Aim of the task. Quote the blog post word for word, beginning at "Sunday, December 22, 2013" and stopping after "in the country!".

Sunday, December 22, 2013

Fast Forward....1 yr later



I didn't want to be like all the other blogs that once they got home and got into the swing of things they never updated, but as soon as Tara came home the reality is there is a reason they all stop. Life is so busy, and you have to live it and its hard to find time to write about it. A lot has changed. They are both doing very well, and once again we ALMOST spent another Christmas in the hospital. Until two days ago I had spent an entire month living with Tara in the hospital and only leaving for work. Insurance agreed to pay for a specialty rehab hospital that has one of the best and only feeding therapy specific programs in the country!

My two decades of shoulder dislocation from trying to punch my brother in the face when I was 14 caught up with me, and so my inevitable surgery could not be postponed any longer. When my kids are older, when I have sick leave built up and qualify for FMLA again, etc. But ultimately despite not being able to pick them up and needing so much help and such a intensely painful recovery, it was a blessing because the month she was in the rehab hospital I was on a 40hr work restriction so the frequent overtime mandates at my job did not affect me being there with for the majority of her stay.

Available data.
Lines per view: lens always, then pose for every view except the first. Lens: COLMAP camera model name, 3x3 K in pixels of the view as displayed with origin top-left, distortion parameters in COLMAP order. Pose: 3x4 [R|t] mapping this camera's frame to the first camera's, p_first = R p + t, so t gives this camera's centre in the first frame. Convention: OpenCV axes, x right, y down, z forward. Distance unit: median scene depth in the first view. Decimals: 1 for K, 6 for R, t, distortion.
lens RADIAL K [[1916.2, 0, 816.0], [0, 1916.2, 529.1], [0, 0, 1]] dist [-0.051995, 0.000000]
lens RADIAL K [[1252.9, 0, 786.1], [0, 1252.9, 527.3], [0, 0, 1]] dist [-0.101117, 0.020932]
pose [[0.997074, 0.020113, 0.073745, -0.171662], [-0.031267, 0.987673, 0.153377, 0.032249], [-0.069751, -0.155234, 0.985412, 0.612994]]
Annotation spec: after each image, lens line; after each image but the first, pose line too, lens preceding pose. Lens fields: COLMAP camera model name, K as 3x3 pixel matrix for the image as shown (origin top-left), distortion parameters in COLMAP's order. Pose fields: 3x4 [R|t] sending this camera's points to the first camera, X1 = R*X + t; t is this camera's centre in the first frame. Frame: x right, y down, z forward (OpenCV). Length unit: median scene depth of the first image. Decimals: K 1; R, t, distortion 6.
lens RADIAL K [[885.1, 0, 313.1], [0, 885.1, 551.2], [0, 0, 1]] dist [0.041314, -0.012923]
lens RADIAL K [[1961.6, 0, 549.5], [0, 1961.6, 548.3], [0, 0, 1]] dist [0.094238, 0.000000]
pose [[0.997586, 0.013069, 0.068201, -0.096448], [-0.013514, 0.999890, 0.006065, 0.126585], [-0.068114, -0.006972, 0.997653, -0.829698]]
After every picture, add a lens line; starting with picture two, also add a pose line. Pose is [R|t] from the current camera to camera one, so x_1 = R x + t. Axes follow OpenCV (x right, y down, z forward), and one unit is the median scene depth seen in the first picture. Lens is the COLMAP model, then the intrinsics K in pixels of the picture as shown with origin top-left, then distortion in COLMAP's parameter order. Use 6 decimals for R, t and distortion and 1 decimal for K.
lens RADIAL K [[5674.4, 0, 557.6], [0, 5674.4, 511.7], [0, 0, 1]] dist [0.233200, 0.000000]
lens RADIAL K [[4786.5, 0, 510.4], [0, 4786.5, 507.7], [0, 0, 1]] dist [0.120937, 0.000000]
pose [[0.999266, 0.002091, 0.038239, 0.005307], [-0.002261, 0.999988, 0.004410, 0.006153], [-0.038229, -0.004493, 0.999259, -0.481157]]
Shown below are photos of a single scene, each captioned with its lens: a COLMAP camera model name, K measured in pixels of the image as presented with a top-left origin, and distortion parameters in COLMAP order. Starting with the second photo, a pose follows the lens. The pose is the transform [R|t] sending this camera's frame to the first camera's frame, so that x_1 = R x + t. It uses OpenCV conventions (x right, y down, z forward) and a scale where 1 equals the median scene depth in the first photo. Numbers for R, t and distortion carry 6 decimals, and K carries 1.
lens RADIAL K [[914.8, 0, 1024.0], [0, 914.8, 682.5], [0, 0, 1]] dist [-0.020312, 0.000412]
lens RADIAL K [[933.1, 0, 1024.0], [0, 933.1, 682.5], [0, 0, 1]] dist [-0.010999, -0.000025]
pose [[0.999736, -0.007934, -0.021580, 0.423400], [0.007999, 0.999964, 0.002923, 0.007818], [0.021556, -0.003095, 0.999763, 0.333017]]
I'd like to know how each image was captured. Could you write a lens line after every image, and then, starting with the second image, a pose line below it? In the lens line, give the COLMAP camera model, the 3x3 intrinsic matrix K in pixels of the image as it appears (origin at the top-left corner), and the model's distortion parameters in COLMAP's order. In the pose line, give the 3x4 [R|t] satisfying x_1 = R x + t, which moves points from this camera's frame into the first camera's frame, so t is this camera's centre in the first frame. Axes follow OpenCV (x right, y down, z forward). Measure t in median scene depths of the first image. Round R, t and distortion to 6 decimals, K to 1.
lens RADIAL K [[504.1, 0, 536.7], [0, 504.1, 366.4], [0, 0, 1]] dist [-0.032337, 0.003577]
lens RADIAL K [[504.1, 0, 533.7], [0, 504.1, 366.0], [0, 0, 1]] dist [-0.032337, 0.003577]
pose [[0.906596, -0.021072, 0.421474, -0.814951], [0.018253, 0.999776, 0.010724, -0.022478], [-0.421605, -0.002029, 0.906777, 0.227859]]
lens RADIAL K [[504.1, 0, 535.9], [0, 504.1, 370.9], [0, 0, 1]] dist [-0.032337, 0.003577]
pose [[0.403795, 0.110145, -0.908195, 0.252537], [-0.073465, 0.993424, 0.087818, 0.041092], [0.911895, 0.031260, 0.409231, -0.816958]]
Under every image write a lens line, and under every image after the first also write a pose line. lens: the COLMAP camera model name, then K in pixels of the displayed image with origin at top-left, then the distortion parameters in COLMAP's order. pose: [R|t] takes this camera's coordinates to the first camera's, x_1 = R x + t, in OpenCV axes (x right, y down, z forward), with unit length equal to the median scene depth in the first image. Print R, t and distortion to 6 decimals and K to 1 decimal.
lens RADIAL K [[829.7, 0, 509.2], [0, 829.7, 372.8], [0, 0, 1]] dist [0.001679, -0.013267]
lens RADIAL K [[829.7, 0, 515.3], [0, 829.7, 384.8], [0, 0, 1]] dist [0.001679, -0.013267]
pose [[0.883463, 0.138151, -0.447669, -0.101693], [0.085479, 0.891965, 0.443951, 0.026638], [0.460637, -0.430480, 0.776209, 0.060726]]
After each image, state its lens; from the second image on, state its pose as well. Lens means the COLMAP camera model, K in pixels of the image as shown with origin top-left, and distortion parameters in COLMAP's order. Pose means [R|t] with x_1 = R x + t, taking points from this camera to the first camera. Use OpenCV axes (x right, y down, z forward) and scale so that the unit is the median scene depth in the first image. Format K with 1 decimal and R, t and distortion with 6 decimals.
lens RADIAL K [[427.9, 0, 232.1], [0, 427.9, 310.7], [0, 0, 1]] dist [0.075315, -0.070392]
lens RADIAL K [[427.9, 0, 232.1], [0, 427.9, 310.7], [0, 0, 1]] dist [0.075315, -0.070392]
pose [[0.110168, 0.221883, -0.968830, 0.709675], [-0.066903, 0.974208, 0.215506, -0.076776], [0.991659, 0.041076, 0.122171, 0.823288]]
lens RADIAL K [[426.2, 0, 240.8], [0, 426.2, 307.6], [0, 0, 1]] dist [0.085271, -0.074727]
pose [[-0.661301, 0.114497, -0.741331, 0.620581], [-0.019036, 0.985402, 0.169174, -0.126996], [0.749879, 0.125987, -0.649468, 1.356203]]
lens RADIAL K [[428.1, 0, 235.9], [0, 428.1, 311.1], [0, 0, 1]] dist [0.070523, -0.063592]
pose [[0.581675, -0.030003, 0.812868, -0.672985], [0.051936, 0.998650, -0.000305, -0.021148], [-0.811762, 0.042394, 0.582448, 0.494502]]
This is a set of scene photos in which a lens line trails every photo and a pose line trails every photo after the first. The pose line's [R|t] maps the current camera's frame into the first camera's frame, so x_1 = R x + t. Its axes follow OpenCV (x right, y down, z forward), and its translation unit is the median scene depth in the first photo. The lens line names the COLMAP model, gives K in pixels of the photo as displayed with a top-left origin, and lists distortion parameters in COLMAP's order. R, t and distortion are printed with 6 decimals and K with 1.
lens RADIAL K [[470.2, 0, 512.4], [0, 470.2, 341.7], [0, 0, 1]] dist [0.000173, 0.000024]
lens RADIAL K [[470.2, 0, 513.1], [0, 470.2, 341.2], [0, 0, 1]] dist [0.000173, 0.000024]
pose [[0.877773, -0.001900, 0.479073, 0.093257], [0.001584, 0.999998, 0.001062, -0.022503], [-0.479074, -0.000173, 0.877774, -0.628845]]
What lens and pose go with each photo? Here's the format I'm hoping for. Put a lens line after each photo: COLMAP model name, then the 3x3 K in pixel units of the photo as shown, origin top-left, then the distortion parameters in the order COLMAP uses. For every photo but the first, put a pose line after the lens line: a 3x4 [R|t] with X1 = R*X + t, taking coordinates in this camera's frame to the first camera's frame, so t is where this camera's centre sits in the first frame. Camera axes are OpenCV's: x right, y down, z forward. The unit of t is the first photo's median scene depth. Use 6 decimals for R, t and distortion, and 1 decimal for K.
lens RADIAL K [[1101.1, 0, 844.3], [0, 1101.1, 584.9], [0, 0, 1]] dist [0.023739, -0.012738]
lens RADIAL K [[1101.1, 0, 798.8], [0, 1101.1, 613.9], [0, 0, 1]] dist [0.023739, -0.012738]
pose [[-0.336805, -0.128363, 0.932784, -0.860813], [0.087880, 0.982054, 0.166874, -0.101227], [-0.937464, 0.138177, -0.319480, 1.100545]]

Task solution.
Sunday, December 22, 2013

Fast Forward....1 yr later



I didn't want to be like all the other blogs that once they got home and got into the swing of things they never updated, but as soon as Tara came home the reality is there is a reason they all stop. Life is so busy, and you have to live it and its hard to find time to write about it. A lot has changed. They are both doing very well, and once again we ALMOST spent another Christmas in the hospital. Until two days ago I had spent an entire month living with Tara in the hospital and only leaving for work. Insurance agreed to pay for a specialty rehab hospital that has one of the best and only feeding therapy specific programs in the country!